I'm familiar enough with the process by now to recognize it, though without exception, I fight off that recognition every time.  I'll hear myself thinking something like, "Yeah, but this time is different.  That really is irritating."  With effort, I can silence such thoughts.  Silence is key, at least for me; as a fairly verbal person, I find the thought processes that support and justify the projections come in words.  Putting a stop to those words and focusing on my breathing is a crucial first step.  Then I have to shift the focus of my attention away from the other person and into my own body.

I "look" in various places:  my back and shoulders where I carry tension, around my eyes where I register fatigue and sadness, in my belly where I feel hunger and other kinds of longing.  I may notice that my back hurts; I may have the beginnings of a headache.  Often I discover that my body feels tired and a little achy.  I try to hold onto these sensations without "explaining" them in reference to someone else, a difficult and uncomfortable experience.  In the end, I may realize that my own day was stressful, that rather than feeling the depth of my own pain and stress, I'm projecting it outside into someone who complains and whom I mentally criticize.

This is a simple example of owning a projection, and one that many of you will likely be able to replicate.  It's more difficult when we're projecting experiences such as shame or neediness.  In those cases, our entire character structure may be organized around validating the reality of the projection.  The characteristic defenses against shame, for example, have as a common goal projecting damage or unworthiness into other people and then treating them in such a way as to insist upon the validity of the projection -- by blaming or regarding them with contempt.

Finding Your Own Way:

Experiment with grouchiness and let me know what you find.  Does my description of the process hold true for you as well?
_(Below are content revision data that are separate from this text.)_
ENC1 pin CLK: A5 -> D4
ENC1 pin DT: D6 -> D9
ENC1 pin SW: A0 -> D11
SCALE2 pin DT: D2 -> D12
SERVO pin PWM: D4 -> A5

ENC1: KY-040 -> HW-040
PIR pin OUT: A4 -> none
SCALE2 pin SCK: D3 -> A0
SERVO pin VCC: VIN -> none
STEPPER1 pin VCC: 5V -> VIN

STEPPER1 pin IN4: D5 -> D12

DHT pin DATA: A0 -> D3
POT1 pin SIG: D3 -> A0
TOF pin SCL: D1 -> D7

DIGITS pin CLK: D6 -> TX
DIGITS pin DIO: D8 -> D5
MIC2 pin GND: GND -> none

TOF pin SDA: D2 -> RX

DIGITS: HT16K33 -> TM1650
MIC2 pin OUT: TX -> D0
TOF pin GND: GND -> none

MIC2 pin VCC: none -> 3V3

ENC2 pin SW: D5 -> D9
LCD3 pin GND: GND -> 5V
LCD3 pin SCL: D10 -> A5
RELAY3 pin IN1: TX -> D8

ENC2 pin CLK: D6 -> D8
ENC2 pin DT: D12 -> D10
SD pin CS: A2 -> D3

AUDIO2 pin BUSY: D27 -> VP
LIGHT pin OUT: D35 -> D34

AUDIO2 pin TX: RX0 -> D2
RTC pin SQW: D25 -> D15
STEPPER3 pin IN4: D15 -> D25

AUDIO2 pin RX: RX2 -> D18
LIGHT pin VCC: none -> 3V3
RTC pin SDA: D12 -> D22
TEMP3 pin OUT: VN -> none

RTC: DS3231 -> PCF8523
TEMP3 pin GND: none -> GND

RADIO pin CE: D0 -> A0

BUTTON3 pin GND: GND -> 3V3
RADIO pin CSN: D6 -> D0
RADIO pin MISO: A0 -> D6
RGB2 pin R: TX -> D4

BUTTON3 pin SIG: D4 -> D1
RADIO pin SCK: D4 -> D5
Next, think about other areas where an intense focus on or preoccupation with someone else may indicate that a projection is at work.  Do you find yourself dwelling on somebody's else behavior or personality in an intensely critical or angry way?  You may have legitimate reasons, but you may also be projecting something into them.

Some other feelings that may indicate an underlying projection:  contempt (projection of shame), feelings of superiority (projection of neediness ), recrimination (projection of guilt) or envy (projection of an idealized fantasy).  I don't mean to suggest that these are always signs of projections, but when joined to an especially intense preoccupation with the other person, they're a strong indication.

Notice the polarity involved in these projections:  I don't complain about stress and it annoys me that you do.  I feel no shame about my own damage but you're a contemptible loser.  I'm not needy and pathetic like you because I've got it all!  I did nothing wrong and you're entirely to blame.

Now if only I could stop thinking about you.